How to protect the vulnerable
Many regional and city authorities are proactive in reducing the impact of environmental hazards on the most vulnerable members of society:
- Improved spatial planning and road traffic management, such as the introduction of low-emission zones in city centers reduce exposure to air pollution and noise in areas where socially vulnerable groups live.
- A ban on certain domestic heating fuels, like coal, also leads to improved air quality in low-income zones, possibly with subsidies for low-income households.
- Examples of actions aimed at protecting children from aircraft and road noise include the provision of noise barriers and protective structures in outdoor play areas.
- Many national and local authorities have put action plans in place to improve emergency response to help the elderly and other vulnerable people during heatwaves or cold spells. This is often supplemented by community or voluntary sector initiatives.
Who benefits from green spaces in cities?

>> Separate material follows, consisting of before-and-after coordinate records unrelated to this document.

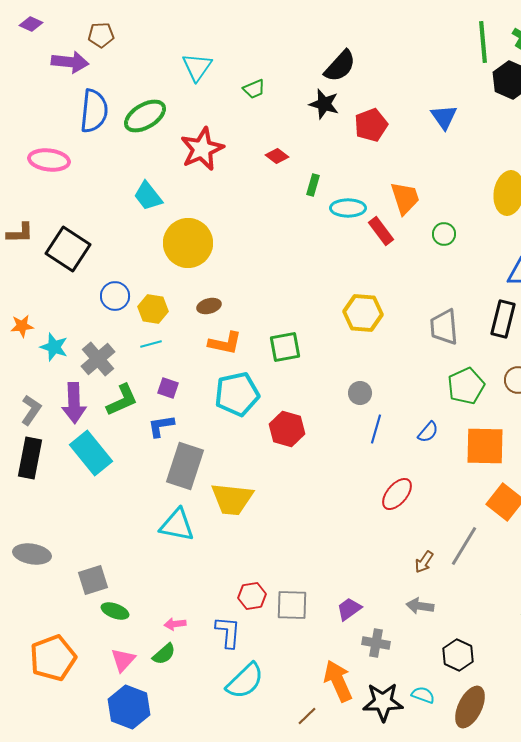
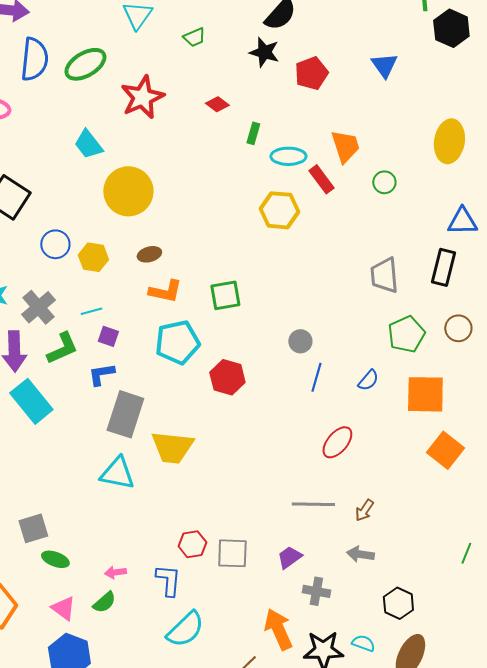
yellow hexagon: (363, 313) -> (279, 210), moved
cyan line: (151, 344) -> (91, 311), moved
gray line: (464, 546) -> (313, 504), moved, turned 60
pink triangle: (123, 660) -> (63, 608), turned -36

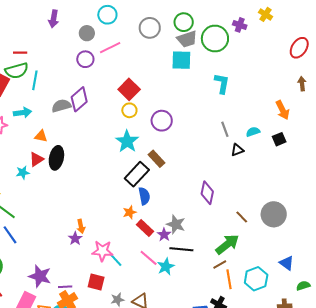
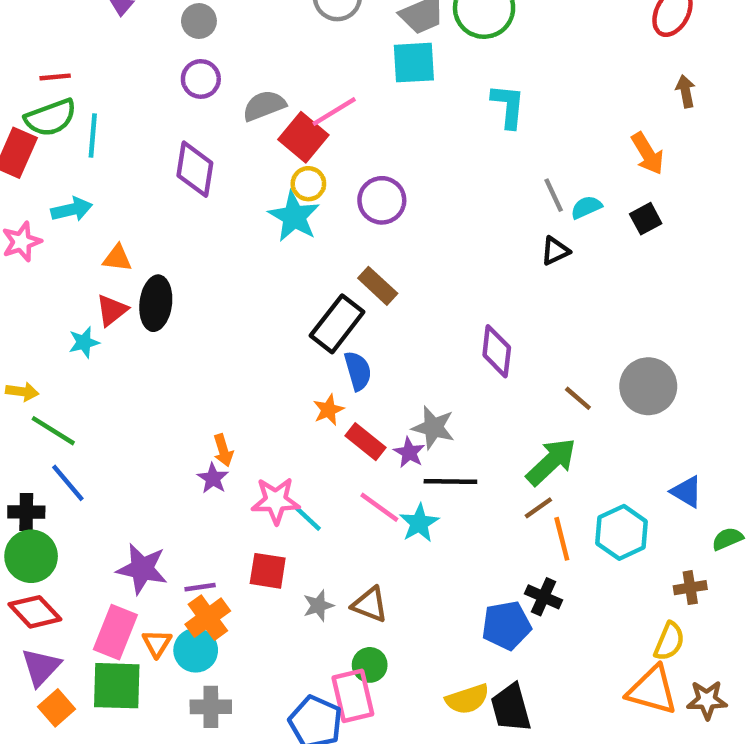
pink line: (110, 48) -> (334, 112), moved
purple diamond: (79, 99) -> (195, 169), turned -35
gray semicircle: (61, 106) -> (264, 106), moved
gray line: (225, 129) -> (554, 195), moved
cyan star: (127, 141) -> (294, 217), moved

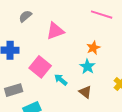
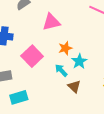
orange star: (93, 48) -> (65, 48), moved
cyan arrow: (61, 80) -> (61, 70), moved

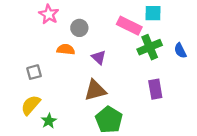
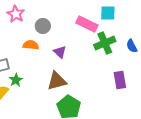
purple rectangle: (155, 89) -> (120, 80), moved
green star: (49, 121) -> (16, 80), moved

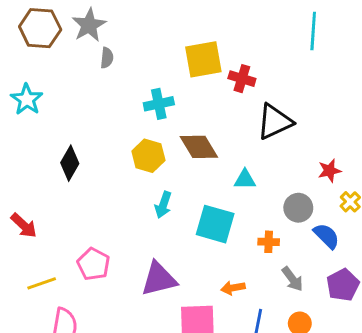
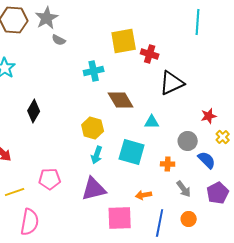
gray semicircle: (107, 58) -> (59, 40), turned 112
yellow hexagon: (148, 156) -> (93, 128), moved
cyan arrow: (163, 205) -> (97, 155), moved
pink pentagon: (93, 264) -> (50, 179), turned -30

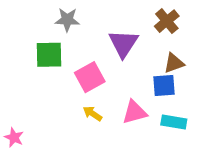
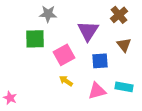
brown triangle: (174, 63) -> (124, 45), turned -49
blue square: (164, 86) -> (100, 61), moved
pink triangle: (135, 112) -> (97, 91), moved

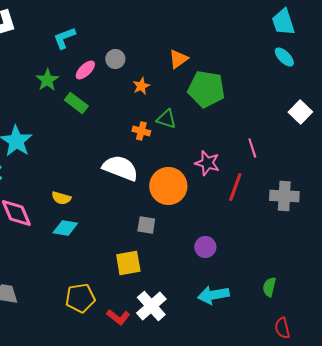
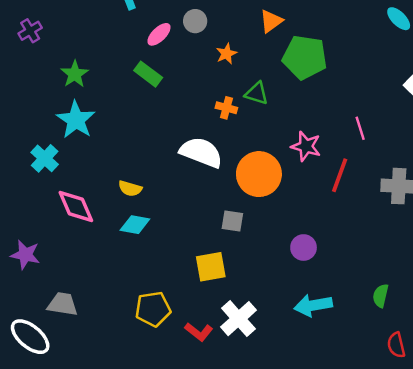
green star: (47, 80) -> (75, 74), moved

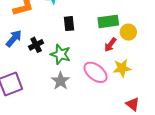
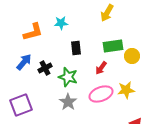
red arrow: (110, 45) -> (101, 68), moved
pink ellipse: (95, 72) -> (101, 94), turned -60

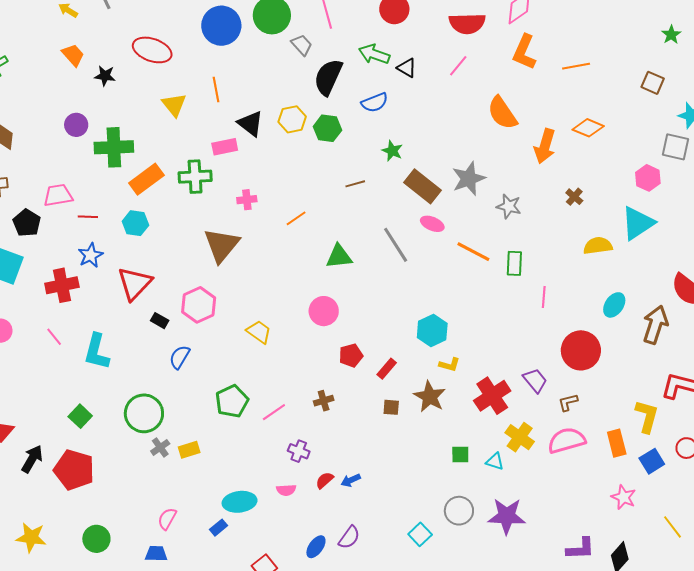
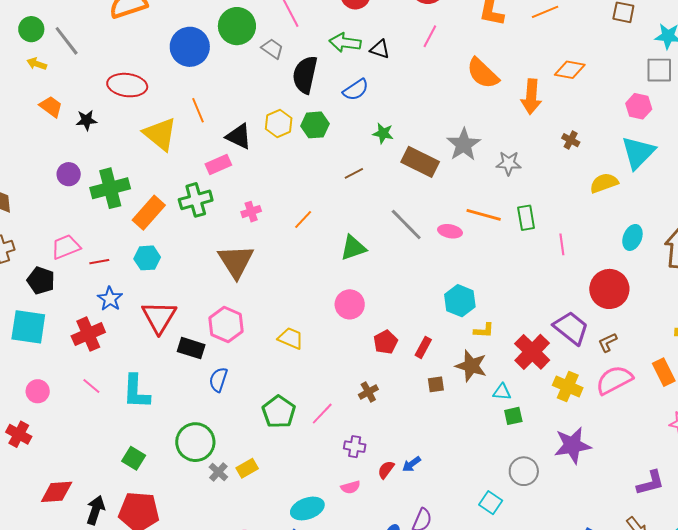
yellow triangle: (174, 105) -> (160, 134), size x1.4
pink ellipse: (432, 224) -> (450, 231), moved
black rectangle: (160, 321) -> (191, 348), size x1.5
purple trapezoid: (535, 380) -> (571, 328), size x1.4
cyan triangle: (495, 461) -> (502, 392), moved
purple star: (507, 516) -> (572, 445), moved

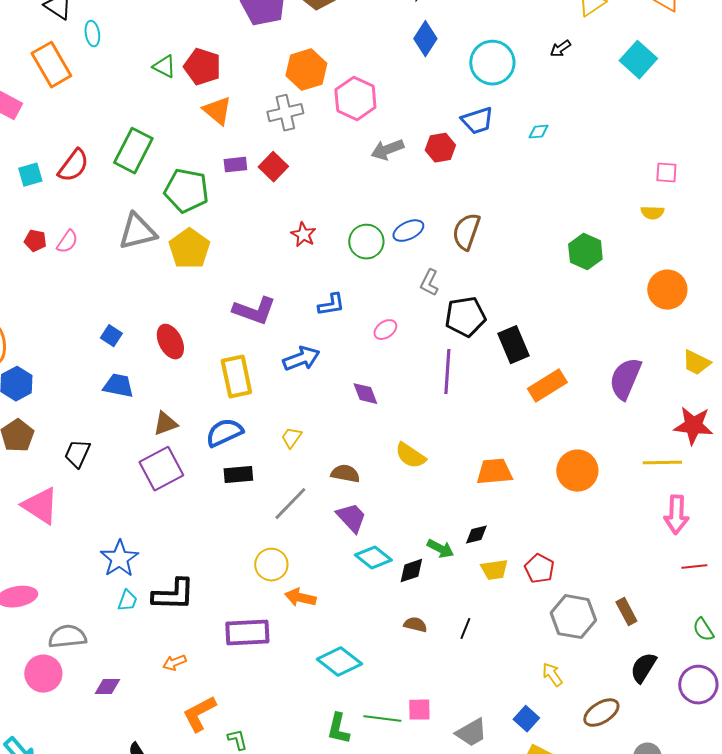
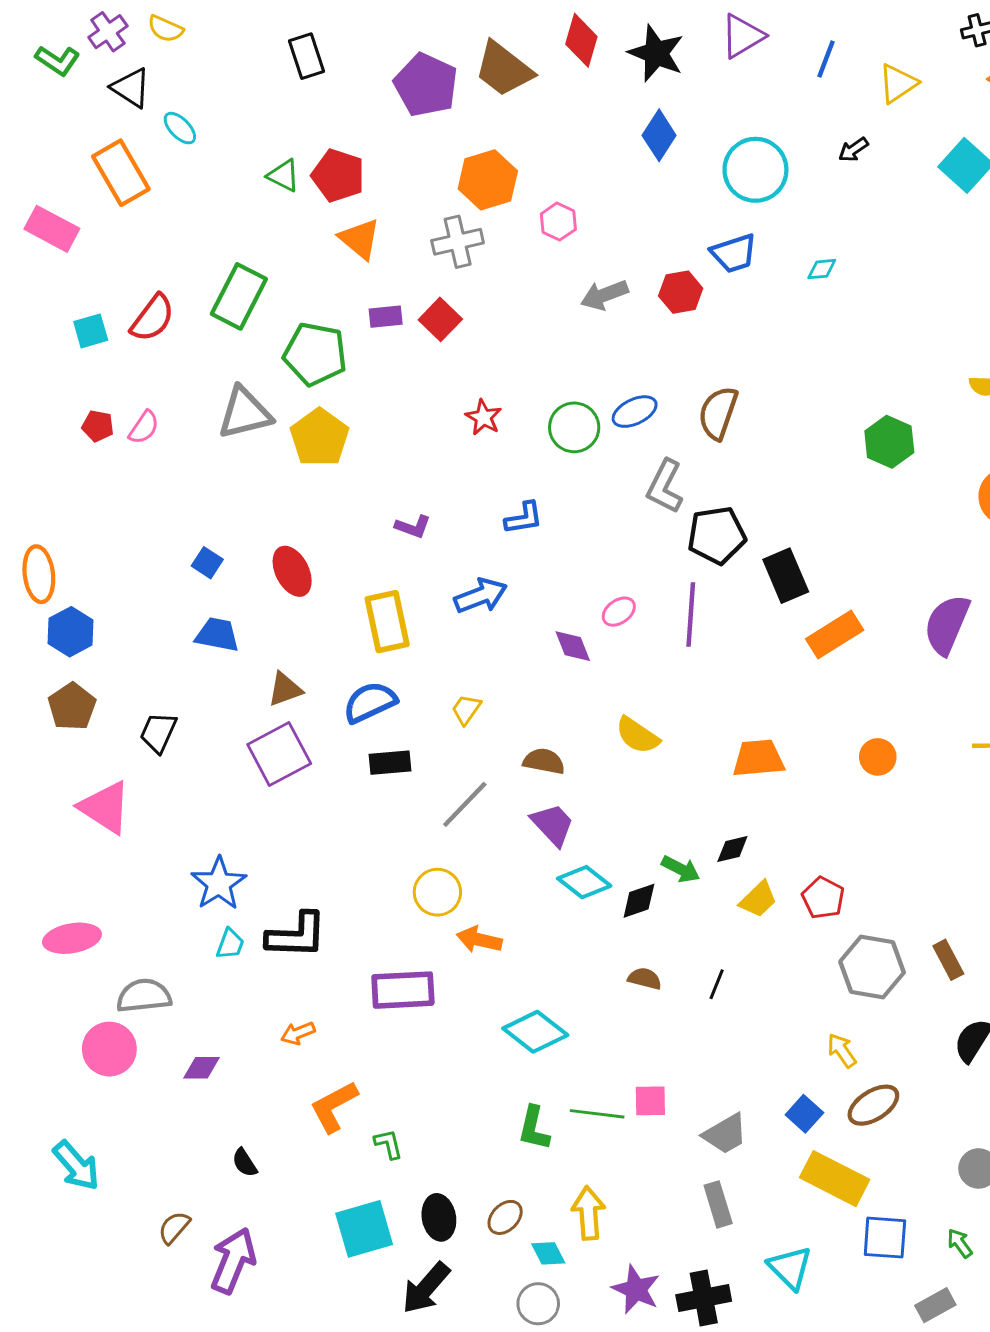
cyan ellipse: (92, 34) -> (180, 128), turned -35
pink hexagon: (355, 99) -> (558, 222), size x0.6
gray L-shape: (429, 283) -> (665, 486), size x1.4
purple L-shape: (254, 311) -> (413, 527), size x0.6
pink ellipse: (385, 330) -> (619, 612), moved
orange circle: (577, 471) -> (878, 757), size x0.6
yellow trapezoid: (494, 570) -> (758, 899), turned -36
brown ellipse: (601, 713) -> (873, 1105), moved

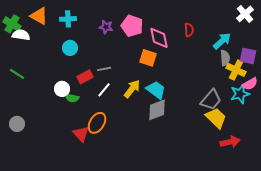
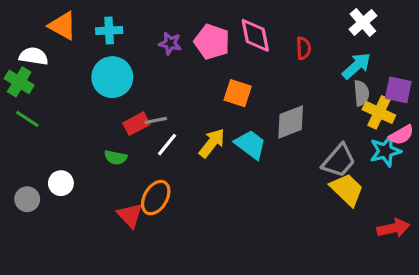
white cross: (245, 14) -> (363, 22), moved
green cross: (12, 24) -> (19, 82), moved
pink diamond: (159, 38) -> (255, 35), moved
cyan circle: (70, 48) -> (112, 77), size x1.6
gray line: (104, 69) -> (156, 120), moved
white circle: (62, 89) -> (61, 183), moved
gray diamond: (157, 110) -> (291, 122), moved
red arrow: (230, 142) -> (393, 228), moved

Parks, urban forests, tree-lined streets and riverbanks support urban well-being by providing space for rest, relaxation and exercise, and by keeping temperatures down. However, not everyone across Europe enjoys equal access to green space in cities.
The health benefits of urban green space are well recognised for children, whose physical and mental development is enhanced by living, playing and learning in green environments. The elderly also benefit significantly from visiting green and blue spaces, through improved physical health and social well-being.
Our briefing reviews the evidence of socio-economic and demographic inequalities in access to the health benefits derived from urban green and blue spaces across Europe.